LSTM error: Unable to classify sentences into classes

chrome · May 6, 2019, 5:35am

I am trying to classify sentences into multiple classes. Each sentence is converted into a tensor after creating word2index.

The input tensor is a sentence. After converting each word’s index to tensor, the sentence looks like this: tensor([1407995, 937957, 936279, 904725, 682273, 1291222, 523149, 566120, 913504])

The issue I am getting is ValueError: Expected input batch_size (9) to match target batch_size (1).
This I think is because my output(target label) is only a single label(whose index I have after creating word2index dictionary) but my input is actually the tensor value of each word in the sentence since the sentence length is also 9.
The error occurs at loss = loss_cf(label_pred, target_label)
where loss_cf = nn.NLLLoss()
The output of the fully connected layer after the LSTM is :
class_val = self.softmax(fc_layer)
Also (fc_layer): Linear(in_features=64, out_features=100, bias=True)

There are 100 different classes.
I am using an LSTM and I think the issue has to do with how I encode the target label which in this case is a single index value of the particular target label.

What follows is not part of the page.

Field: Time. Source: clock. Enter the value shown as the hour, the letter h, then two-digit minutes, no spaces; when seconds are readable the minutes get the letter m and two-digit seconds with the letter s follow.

I need help in figuring this out.

vdw · May 6, 2019, 9:23am

Without the full code, it’s difficult to pinpoint the exact problem. From what I can see, there are several issues that strike me as odd:

The error is about the batch size not the sequence length. Your example sequences has 9 values. Do you use batches for training and what is the shape?
LSTM has the setting batch_first=True/False (default: False). Depending on the chosen value, you have to make sure that your batch has the right shape. I assume that you have an Embedding layer as well.
Your values in your example tensor are very high. Do you really have a vocabulary of size 1,4 million words and more. how did you create your word2index. What us the shape of your embedding layer?

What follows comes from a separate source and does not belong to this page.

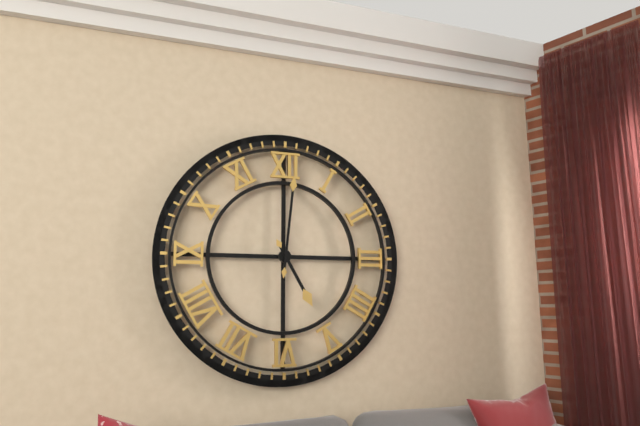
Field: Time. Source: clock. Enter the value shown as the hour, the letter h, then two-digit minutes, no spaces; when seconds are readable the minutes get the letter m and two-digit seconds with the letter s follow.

chrome · May 7, 2019, 8:16am

That issue got solved. I was supposed to use the output of the last lstm i.e.,lstm_out[-1]
The exact code statement is fully_conn(lstm_out[-1].view(-1, self.hidden_dim*2))
Hopefully this will be of help to someone.
Yes and to answer your questions, batch_first = True, batch_size=1.
Word2index was created using the entire vocabulary in the X_train. Each word had a dimension of128. I had used a pretrained embedding.